120 Comments on AMD's Ryzen Cache Analyzed - Improvements; Improveable; CCX Compromises
Again :
- You can't compare L3 values (especially L3 latency), they are wrong (in orange, for a reason)
- FYI, the table that they took from our article of RAM latency is done at 3 GHz with SMT and HT off. Real RAM latency @ stock is around 89.6 with DDR4-2400. That's still much higher than other CPUs with same RAM, but you can't compare a 3 GHz value to other CPUs @ stock.
Hopefully this news will get fixed, please check the original article with Google Translate if you want more details.
Whether we are splitting hairs at the 98ns in this article, the 92ns, this recent 89.6ns you reference, what we have is some pretty bad latency comparing to AMD's other offerings or Intel products. As a result of these findings, coupled with gaming performance, we have a stock that continues it's slide.
Most modern games only really use 6 threads (While jumping to 8 when necessary) depending on the workload, and thus AMD loses in most games.
Makes me once again say that AMD should try to make a 4.5 - 5.0 GHz 4c/8t Ryzen 7 chip for $275. They need a version made specifically for high-FPS gamers.
We alerted tpu this morning of the discrepancies, I have 0 doubt they will fix the summary ;)
In fact I am pretty sure they plan to build up their Navi GPU's in the same way (Interconnected clusters) so that they can make some monster 400w single-gpu chips.
I have visited your site and understand it would be more appropriate for TPU to outline the precise configuration to better represent the data. I believe the conclusion remains the same - latency is higher than we would like.
Just to make sure no one confuses anything (check my previous posts if necessary), I think this product is impressive and a remarkable value. It fell a little below AMD's hype and our expectations but is a remarkable achievement for a company previously on the verge. Even as is, it has provided some competition for Intel and with some tuning may do some decent disruption.
Considering all the contains that AMD has decked against them (budget, marketshare, less workforce, etc., etc.) it's amazing what they managed to do. I for sure will replace all my crunchers with 1700s, that's a given. :D
I'll keep my 4590 and 3770K for gaming tough. Maybe I'll replace them with 4 core R5s down the line but they still do their work just fine.
The only thing I am unsure about reading other reports is how well thread handling will improve the efficiency of the chip, it appears that the windows task scheduler is doing a poor job as its unaware of the nuances of the hardware, and may send threads to other CCX's and the huge increase in cache latency is what hurts the most, so keeping threads in the same CCX and or treating some threads as affinity bound should help the performance, the implied AI in this situation ( I haven't seen any definitive tests to show that program performance increases over runs) may be able to work as intended, or perhaps we are already seeing its effects in the already good but not great performance.

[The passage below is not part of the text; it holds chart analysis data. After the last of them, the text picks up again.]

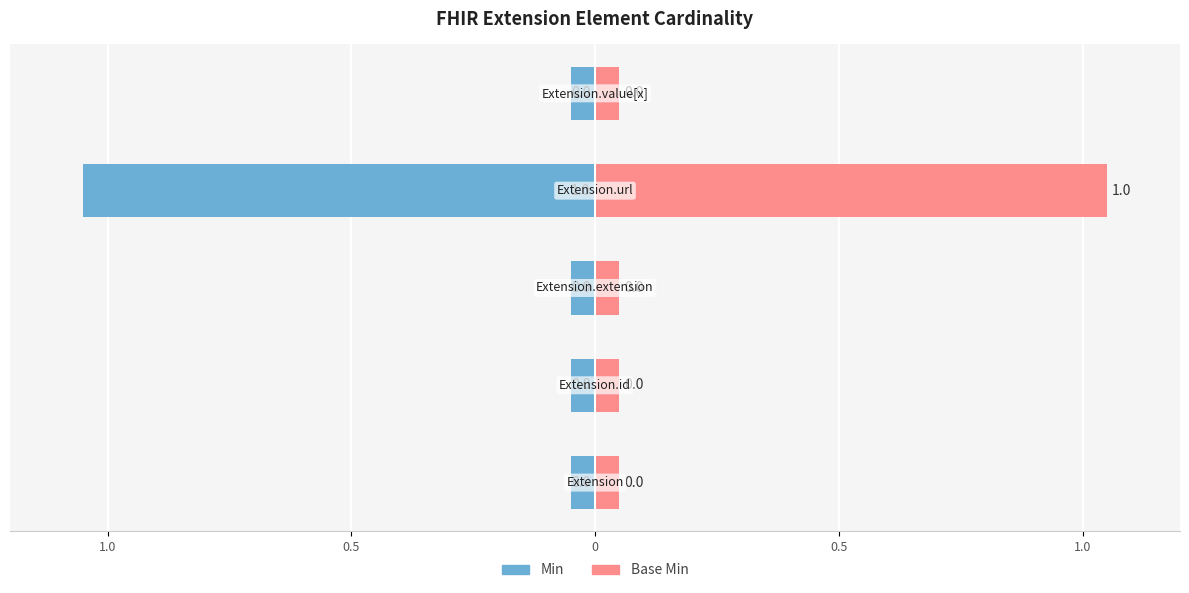

Which series has the widest spread of values?

Min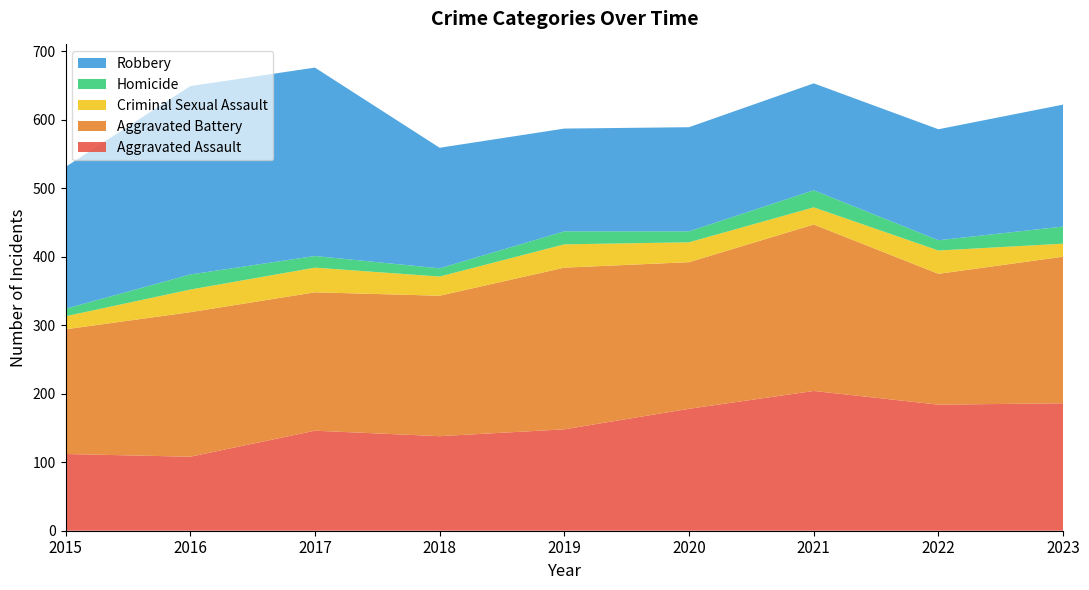

Reading left to right, list all the values displayed in this chart.

Aggravated Assault: 2015=112	2016=108	2017=146	2018=138	2019=148	2020=178	2021=204	2022=184	2023=186
Aggravated Battery: 2015=182	2016=211	2017=202	2018=205	2019=236	2020=214	2021=243	2022=191	2023=214
Criminal Sexual Assault: 2015=19	2016=33	2017=36	2018=28	2019=34	2020=29	2021=25	2022=34	2023=19
Homicide: 2015=11	2016=22	2017=17	2018=12	2019=19	2020=16	2021=25	2022=15	2023=25
Robbery: 2015=207	2016=275	2017=275	2018=176	2019=150	2020=152	2021=156	2022=162	2023=178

I've seen some benchmarks of the 1800x performing WORSE than a 7700K while streaming a game while doing other tasks.
They tried, i had hopes but i'm gonna give this one a pass.
Which is something that Games and OS do quite often to balance load among cores.
By doing that will have to move the data from CCX0 L3 Cache to CCX1 L3 Cache which will cause the bottleneck because of the ultra slow L3 interconnect.
The solution should be in sight, they just to make the Windows scheduler aware of the design and move thread only in the CCX that thread originates.
That way it eliminates moving data between L3 caches for both modules.
This hopefully can be confirmed benching a game that doesn't use more than 4 threads and disable SMT and one of the CCX on the Ryzen 7.
That eliminates all the above scenarios.
It would make the solution software only, exciting.
I'll take the time to read and pour through your comments and some of the questions pose to see if I can shed some light on some other things. I can compare them between your own results, which where all done with the same configuration between the 6900K and the 1800X, right? That's what I compare in the article. Latency in milliseconds or microseconds doesn't really change anything: the discrepancy remains the same, and the units of measurement remained constant. It's a "brain-farted" technicality, which doesn't affect the overall picture. Unfortunate, yes, but doesn't change anything in the grand scheme of things.
Regarding the absent configuration, a stark neglect on my part, which I will update accordingly, so thanks for bringing that to my attention =) Time isn't as we would like, hence why only now I'm here and improving the article. ^
This. I will, however, edit the piece including the noted configuration. I will ignore the delivery of your criticism and focus on the content. Thank you for it. For me, that was the whole point of the post. AIDA 64 is a benchmarking utility, but until it has been "fixed", as in, properly optimized for Ryzen, I think it presents itself as a great opportunity to see Ryzen's behavior on non-optimized workloads (ie, what all games currently are).
Anyway that is the most interesting part from this launch, the 16 core, while it is nice and powerful is too much for current software.
For eg, because Ryzen won't oc much. Clock them both @ 3.9ghz, 4c/8t. I know we are gimping the i7 7700k but i'm just curious to know the result of "almost the same" setup would be. Gaming & productivity benches needed.